Goal of the exercise:
Swap "Impressum" for "Imprint" in the lines from the start of the records through the line holding "multe detalii.", inclusive, and give only those lines again with nothing else changed.

Data shown:
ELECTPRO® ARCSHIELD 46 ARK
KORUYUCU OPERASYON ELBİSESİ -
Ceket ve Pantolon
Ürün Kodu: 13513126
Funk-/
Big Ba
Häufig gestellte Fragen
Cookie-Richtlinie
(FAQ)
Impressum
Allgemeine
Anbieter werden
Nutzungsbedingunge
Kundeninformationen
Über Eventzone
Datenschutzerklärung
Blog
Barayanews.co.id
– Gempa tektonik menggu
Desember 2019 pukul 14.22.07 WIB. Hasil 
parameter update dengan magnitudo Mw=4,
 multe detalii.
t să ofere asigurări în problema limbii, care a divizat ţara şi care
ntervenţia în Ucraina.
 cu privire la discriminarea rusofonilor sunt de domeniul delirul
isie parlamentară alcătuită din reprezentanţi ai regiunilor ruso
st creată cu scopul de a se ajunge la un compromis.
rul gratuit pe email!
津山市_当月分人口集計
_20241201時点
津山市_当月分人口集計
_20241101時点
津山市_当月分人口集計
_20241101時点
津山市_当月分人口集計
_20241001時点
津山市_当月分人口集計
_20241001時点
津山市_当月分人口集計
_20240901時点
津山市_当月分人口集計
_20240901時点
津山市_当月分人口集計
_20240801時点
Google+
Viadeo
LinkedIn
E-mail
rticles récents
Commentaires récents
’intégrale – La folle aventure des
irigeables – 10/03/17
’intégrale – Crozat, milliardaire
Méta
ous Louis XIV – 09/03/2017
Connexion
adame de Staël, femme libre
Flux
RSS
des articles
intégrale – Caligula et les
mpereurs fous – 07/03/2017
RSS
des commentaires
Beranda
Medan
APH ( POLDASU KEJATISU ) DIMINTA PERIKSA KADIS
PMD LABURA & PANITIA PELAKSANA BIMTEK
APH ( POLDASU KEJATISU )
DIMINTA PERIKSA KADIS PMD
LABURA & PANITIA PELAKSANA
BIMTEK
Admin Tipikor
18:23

Exercise solution:
ELECTPRO® ARCSHIELD 46 ARK
KORUYUCU OPERASYON ELBİSESİ -
Ceket ve Pantolon
Ürün Kodu: 13513126
Funk-/
Big Ba
Häufig gestellte Fragen
Cookie-Richtlinie
(FAQ)
Imprint
Allgemeine
Anbieter werden
Nutzungsbedingunge
Kundeninformationen
Über Eventzone
Datenschutzerklärung
Blog
Barayanews.co.id
– Gempa tektonik menggu
Desember 2019 pukul 14.22.07 WIB. Hasil 
parameter update dengan magnitudo Mw=4,
 multe detalii.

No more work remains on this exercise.